Jaafra Tribes

jaafara

Arab poets from Aswan
Sayed Rekabi is counted among the few singers who still perform the original repertoire of the traditional music of the Arab tribes of Upper Egypt. Born in the village of Jaafra in the province of Aswan, he learned these singing styles under the tutelage of the great masters of the Jaafra tradition; El Leithi and Abu El Amin whose repertoire encompasses numerous examples of popular poetry. Sayed Rekabi and his ensemble present a collection of Jaafra traditional songs based on traditional poetic forms (including adaptations of Nameem) with voices, oud (lute) and dhoff (small frame drum).

The Jaafra tribes live in the Aswan governorate and they trace their lineage to El Emam Ali Ibn Abi Taleb, a nephew of the prophet Mohamed, and a key figure in the history of Islam. Their situation is currently no different from that of the rest of the Egyptians in that most of their traditional arts have disappeared under the onslaught of media culture and the priorities of official and commercial institutions. There remain only very few people who still know, value and try to hang on to their cultural legacy.

The art of Nameem
Among the arts practiced by both the Jaafra and the Jaafrat tribes is the art of Nameem. This art is derived from forms of classical Arab poetry, but is distinguished by unique characteristics that set it apart from other popular literary art forms.

Nameem is a kind of poetic competition between two poet-singers in which each poet tries to “top” his rival’s poetic lines with spontaneously composed poetry. Except for the melodically improvised and un-metered introduction to each stanza (ya leil or lolee ) which is shared by other traditional Egyptian song forms, Nameem can be most clearly compared to the rhythmic and chant-like rap or hip hop. The poets sing in turns, each vying for the greatest impact on the listeners, as it is the audience who make the ultimate judgment. The performance can last all night without a break (as there are no accompanying instruments, so there are no instrumental interludes to provide breaks for the performer) as the singers do their best to outlast each other.

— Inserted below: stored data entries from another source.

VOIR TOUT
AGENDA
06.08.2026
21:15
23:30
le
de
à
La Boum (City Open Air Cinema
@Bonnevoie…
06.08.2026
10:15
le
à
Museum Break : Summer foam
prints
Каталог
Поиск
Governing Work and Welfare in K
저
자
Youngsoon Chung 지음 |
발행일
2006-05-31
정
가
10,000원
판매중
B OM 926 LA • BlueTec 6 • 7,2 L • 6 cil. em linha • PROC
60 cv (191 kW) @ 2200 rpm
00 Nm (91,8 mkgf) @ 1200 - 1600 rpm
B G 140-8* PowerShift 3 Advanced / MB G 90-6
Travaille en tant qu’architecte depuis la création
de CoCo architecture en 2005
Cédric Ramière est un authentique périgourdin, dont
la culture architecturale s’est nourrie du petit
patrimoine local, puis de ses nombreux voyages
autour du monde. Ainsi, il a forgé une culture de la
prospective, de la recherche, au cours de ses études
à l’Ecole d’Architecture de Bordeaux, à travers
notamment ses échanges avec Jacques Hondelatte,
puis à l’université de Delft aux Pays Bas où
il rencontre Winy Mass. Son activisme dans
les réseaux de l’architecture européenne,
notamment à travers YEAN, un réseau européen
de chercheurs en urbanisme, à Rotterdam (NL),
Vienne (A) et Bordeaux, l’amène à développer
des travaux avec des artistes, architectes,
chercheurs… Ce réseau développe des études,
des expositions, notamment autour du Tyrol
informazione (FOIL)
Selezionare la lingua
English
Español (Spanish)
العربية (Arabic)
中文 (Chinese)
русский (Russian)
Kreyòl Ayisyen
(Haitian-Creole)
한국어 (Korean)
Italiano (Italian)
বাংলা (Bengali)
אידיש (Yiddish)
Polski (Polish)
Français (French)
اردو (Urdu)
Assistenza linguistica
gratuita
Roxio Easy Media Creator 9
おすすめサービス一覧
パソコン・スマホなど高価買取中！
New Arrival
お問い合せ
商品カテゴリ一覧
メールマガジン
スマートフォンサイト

Abu Darwish and Sayed Rekabi are among the few poet-singers who still perform the Nameem. The performance requires not only great stamina, but great skill and creativity on the part of the performer who is expected to touch his listeners with imagery, wit and feeling. At the same time, the poet’s spontaneous composition must adhere to the requirements of the Nameem stanza which is characterized by unified rhyme and meter at the end of the hemistich. The rhymes may be partial or complete puns (play on words). For example, the word gani in Arabic means “criminal” as well as “harvest” and “genie”. Within this framework the poet draws on his memories, emotions, experiences and empathy with the listeners to review the past, contemplate nature, ponder history and highlight the adventures and feelings of daily life.